This is a rather complicated function, so let’s walk through it step by step. We’re going to return a integer (TypeId is just a usize remember), and that integer is cast from a pointer using @intFromPtr. The pointer in question is the address of an item of a struct that is defined at compile time in this function. The item itself is just a variable of that struct that is an 8-bit value that has the value of the size of the Component. We really don’t use that size at this point, and probably never will, but it is free to call this at compile time and we need to have some code that will force this struct to be instantiated so that we can takes its address and convert that to an integer to pass back as a TypeId. Yes, it is confusing the first couple of times you look at it.

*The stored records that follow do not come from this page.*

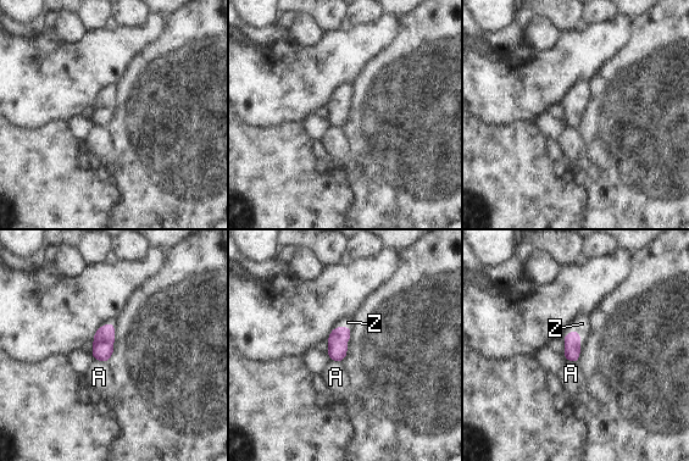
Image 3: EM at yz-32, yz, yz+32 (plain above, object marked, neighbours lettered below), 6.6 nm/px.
Add Z. Z is the same cell, A is another cell; the object passes into it along (572, 340), (578, 332), (582, 323) in image 3; it goes on there.

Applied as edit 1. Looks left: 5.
Tapers out. Open: em xy step 8 (letters) at (165, 330) of image 1.

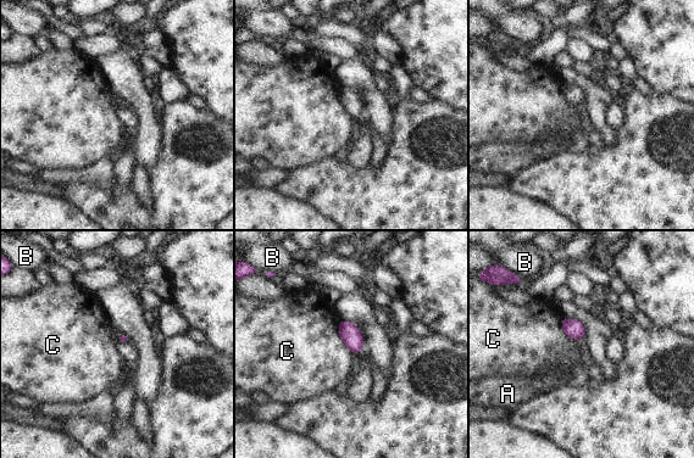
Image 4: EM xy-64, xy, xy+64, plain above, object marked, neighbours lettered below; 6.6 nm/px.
Skip. A, B and C are other cells; a border runs along (339, 320), (339, 339), (354, 355) in image 4; none of them fits.

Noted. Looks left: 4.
Calibre changes. Open: 3d 4 µm at (638, 231) of image 1.

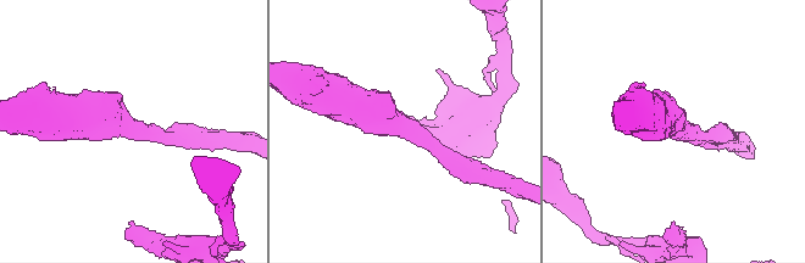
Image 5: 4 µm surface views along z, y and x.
The arms are 240, 550 nm wide. Open: em xz step 8 (letters) at (403, 123) of image 5.

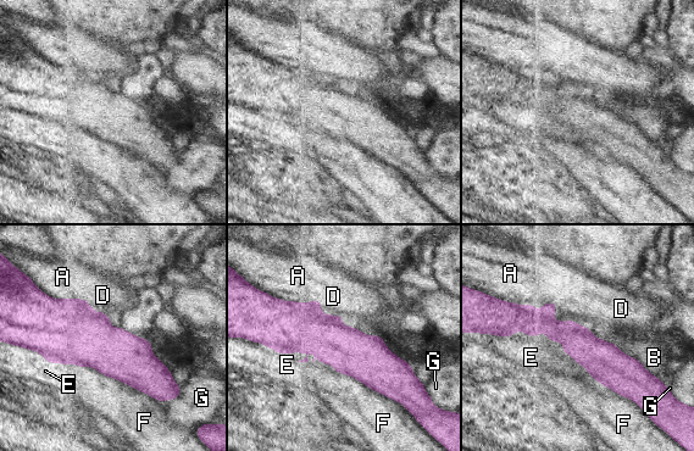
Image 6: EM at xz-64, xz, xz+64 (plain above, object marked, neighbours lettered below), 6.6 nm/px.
Cut it another way. Open: em planes (letters) at the same point.

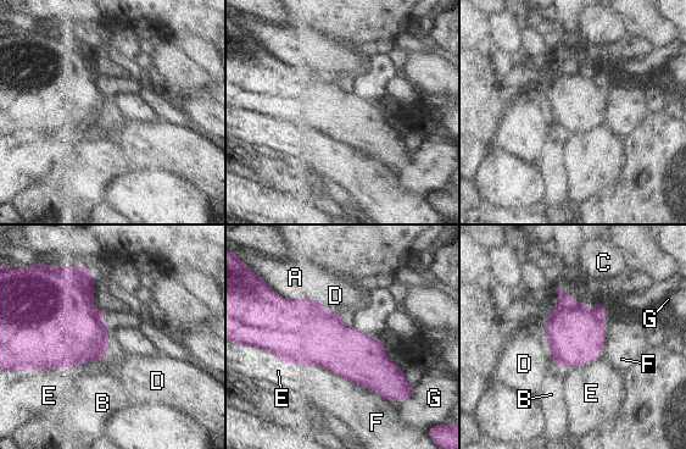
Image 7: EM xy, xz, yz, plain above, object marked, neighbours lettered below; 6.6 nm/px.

Next, we want to build up a ComponentInfo structure that defines everything the ecs will use to understand components. This includes the name, the size of the component, as well as the information about the fields in this Component and their types. There is a handy function called std.meta.fields that helps here. We can iterate over all the Component fields using an inline for which is a for loop that is done at compile time. We can then match the actual type of the field with our own internal type enum and fill in the information for the field in the info structure. That information will become useful when we want to do introspection, either in the user interface or during saving and loading. We can find other information about this field using the @offsetOf and @sizeOf builtins. The final thing we need is someplace to store component data.

We store component data in an ArrayHashMap. The actual component storage is done using yet another zig comptime function that takes a type and returns another type: ComponentStorage.

pub fn ComponentStorage(Component: type) type {
    return struct {
        store: std.AutoArrayHashMapUnmanaged(EntityIndex, Component) = .empty,

        const Self = @This();

        pub const empty: Self = .{ .store = .empty };

        pub fn deinit(self: *Self) void {
            self.store.deinit(allocator);
        }
    }
}

As you can see, we are just mapping an EntityIndex into the value of a Component. We can then define any number of methods on this struct, like deinit to free up the memory required. For example, the function get is very simple.

pub fn get(self: *Self, key: Entity) ?Component {
    return self.store.get(key.idx);
}

However, there is a problem. A rather big problem. Some might even call it an elephant in the room sized problem. When we are trying to set an entity with a component, we need to be able to call the get function in the component storage or that particular component. However, we can’t key hash maps with a type, only a usize or something similar. Something like the TypeId we found above. Therefore, we have to do some jumping around to make this work.

pub fn get(self: Entity, comptime Component: type) ?Component {
    if (!self.is_valid()) {
        log.err("get invalid entity {}", .{self});
        return null;
    }

    const typeid = get_type_id(Component);

    if (components.getPtr(typeid)) |info| {
        var storage = info.storage.cast(Component);
        return storage.get(self);
    } else {
        log.err("Component {s} not registered", .{@typeName(Component)});
    }
    return null;
}

As shown above, the entity get method, first checks if the entity is valid and returns null if it is not. Then we find the typeid using the get_type_id function. This is using a comptime value, so that ‘function call’ is really just a setting of a hard coded value. We then call grab the ComponentInfo from the components array, created during the register_component function. from the component info, we grab the storgae and call the get function on the storage. Except there is a cast function in there. What is that?

    pub fn cast(
        self: ErasedComponentStorage,
        Component: type,
    ) *ComponentStorage(Component) {
        return @alignCast(@ptrCast(self.ptr));
    }

This is the function. It takes something called an ErasedComponentStorage and a component type, and returns a pointer to the ComponentStorage for that component. The function body is really just a @ptrCast. It is really simple. Except you should now be asking what the ErasedComponentStorage is?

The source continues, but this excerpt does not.